◆ Extract:
**********

August 21, 2020
by Andrew Blomme on 8/21/2020
Week of August 21, 2020
The 2020 crop year has been one of the most interesting years yet and walking through fields every day allows me to observe the crop as it progresses through this growing season. I will be sharing what I see in fields across our territory in these weekly newsletters. These newsletters can include crop conditions, crop physiology, weather conditions, pest pressure, disease pressure, and other interesting interactions that I run across over the course of a week.
The corn crop varies quite a bit from Cass Co. up through Audubon to Carroll Co. This picture to the right is one of the bright spots of the week. It was taken on Monday in eastern Cass Co. This field caught some timely rains after tassel that have really taken it far. It just started to dent (R5). At the start of R5 it typically takes 30 days to get to black layer, but drought conditions may shorten that period.
The picture to the left was taken in eastern Audubon county. This is typical symptomology of drought stress we have been seeing lately. When the plant is unable to get water and nutrients through root uptake it results to pulling the water and nutrients from its lower leaves to fill in its kernels. In this picture these plants have cannibalized up to its 10th leaf. The ear leaf in this case is the 14th leaf. It is pretty incredible that corn breeders have “tricked” hybrids to focus on maintaining yield at the expense of itself.
The past two weeks have involved walking through a lot of twisted corn. The severity of lodging has been affected by location, topography, and hybrid characteristics.
Root Lodged Corn
Leaning corn is not too hard to spot right now. Root lodged corn is continuing to photosynthesize and contribute towards yield. There is not a lot of good university data to say how much root lodging this late in the season effects yield. Michael and I should have a good amount of data to look at this winter to try to quantify any yield effect.

**********

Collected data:
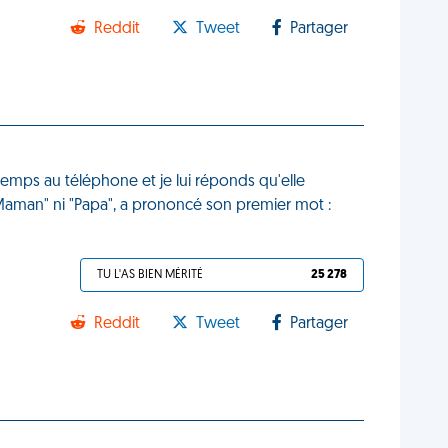
Reddit
Tweet
Partager
mps au téléphone et je lui réponds qu'elle
 "Maman" ni "Papa", a prononcé son premier mot :
TU L'AS BIEN MÉRITÉ
25 278
Reddit
Tweet
Partager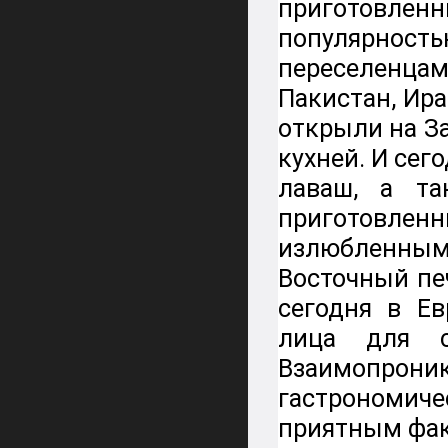
приготовле
популярнос
переселенцам
Пакистан, Ира
открыли на З
кухней. И сег
лаваш, а та
приготовл
излюбленным 
Восточный пе
сегодня в Е
лица для с
Взаимопрон
гастрономич
приятным фак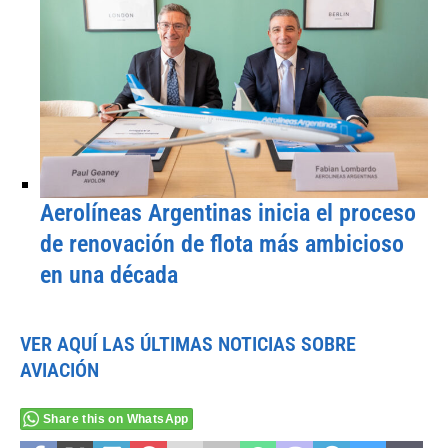
Aerolíneas Argentinas inicia el proceso
de renovación de flota más ambicioso
en una década
VER AQUÍ LAS ÚLTIMAS NOTICIAS SOBRE
AVIACIÓN
Share this on WhatsApp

**********

◆ Exercise set:
[1] According to the crop newsletter, how long does corn typically take to reach black layer from the start of R5?
[2] Please continue the crop newsletter from its last sentence.
These lines were gathered from a separate source and are not part of the crop newsletter.

◆ Responses to the exercise:
[1] It typically takes 30 days, though drought conditions may shorten that period.

[2]
Kinked Stalk Below the Ear
Many spots experienced strong enough winds to put a “kink” in the stalk below the ear. Surprisingly, 10 days later those plants are still green and photosynthesizing. If you are worried about damaged stalks leading to dead plants, they would be brown and drying out by now. Nutrient and water movement in those kinked plants is severely restricted though, much like a kink in a garden hose. Maturity will be slowed drastically and drydown of those kernels will be uneven.
Different hybrids were affected differently by this wind. Hybrids can have different root structures and root strength scores which effect its susceptibility to lodging. Lodged corn tends to lead to more of a hassle at harvest and has affected how a lot of people are approaching harvest this year.
As of late, soybean fields have held up reasonably well in these dry conditions. In general, the spots with poorer soils in a field are starting to show in the form of water stressed beans. Disease and insect pressure are very low throughout the area. The majority of beans in the area are in the stage R6 (Full Seed). Here in the next 7-10 days you will notice leaves start to turn yellow as the shorter maturity beans begin to reach maturity.